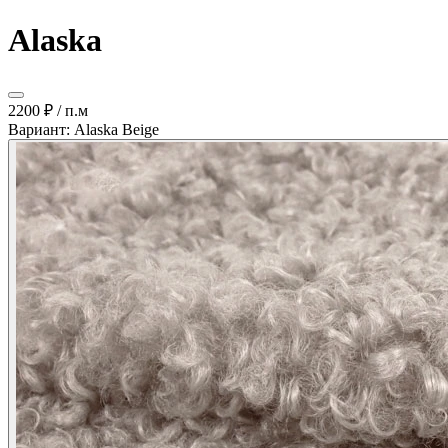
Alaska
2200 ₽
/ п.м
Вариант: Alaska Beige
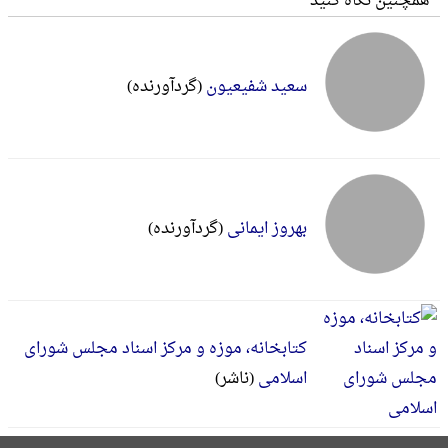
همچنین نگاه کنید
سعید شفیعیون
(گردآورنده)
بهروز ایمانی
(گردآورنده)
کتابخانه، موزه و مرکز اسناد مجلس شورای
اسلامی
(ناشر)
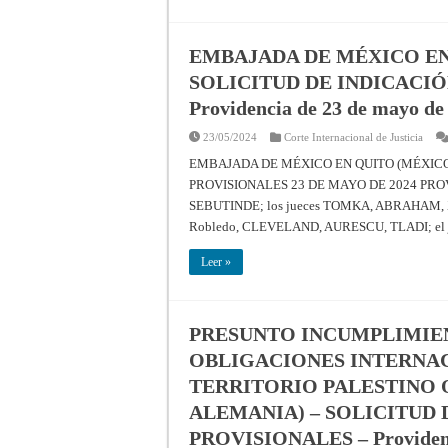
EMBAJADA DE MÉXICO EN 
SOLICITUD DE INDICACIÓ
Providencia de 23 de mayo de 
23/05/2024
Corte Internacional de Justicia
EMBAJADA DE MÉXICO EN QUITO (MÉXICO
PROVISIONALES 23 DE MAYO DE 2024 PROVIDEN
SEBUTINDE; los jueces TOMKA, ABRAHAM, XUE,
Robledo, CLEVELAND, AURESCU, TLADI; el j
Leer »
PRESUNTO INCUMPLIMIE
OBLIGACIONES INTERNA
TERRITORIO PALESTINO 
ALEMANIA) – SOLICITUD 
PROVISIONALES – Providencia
+---+
EXERCISE DIRECTIONS: Your job is to transcribe the records exactly and in full. Pictures are not part of the copy.

TASK SOLUTION:
Alaska
2200 ₽
/ п.м
Вариант: Alaska Beige
همچنین نگاه کنید
سعید شفیعیون
(گردآورنده)
بهروز ایمانی
(گردآورنده)
کتابخانه، موزه و مرکز اسناد مجلس شورای
اسلامی
(ناشر)
EMBAJADA DE MÉXICO EN 
SOLICITUD DE INDICACIÓ
Providencia de 23 de mayo de 
23/05/2024
Corte Internacional de Justicia
EMBAJADA DE MÉXICO EN QUITO (MÉXICO
PROVISIONALES 23 DE MAYO DE 2024 PROVIDEN
SEBUTINDE; los jueces TOMKA, ABRAHAM, XUE,
Robledo, CLEVELAND, AURESCU, TLADI; el j
Leer »
PRESUNTO INCUMPLIMIE
OBLIGACIONES INTERNA
TERRITORIO PALESTINO 
ALEMANIA) – SOLICITUD 
PROVISIONALES – Providencia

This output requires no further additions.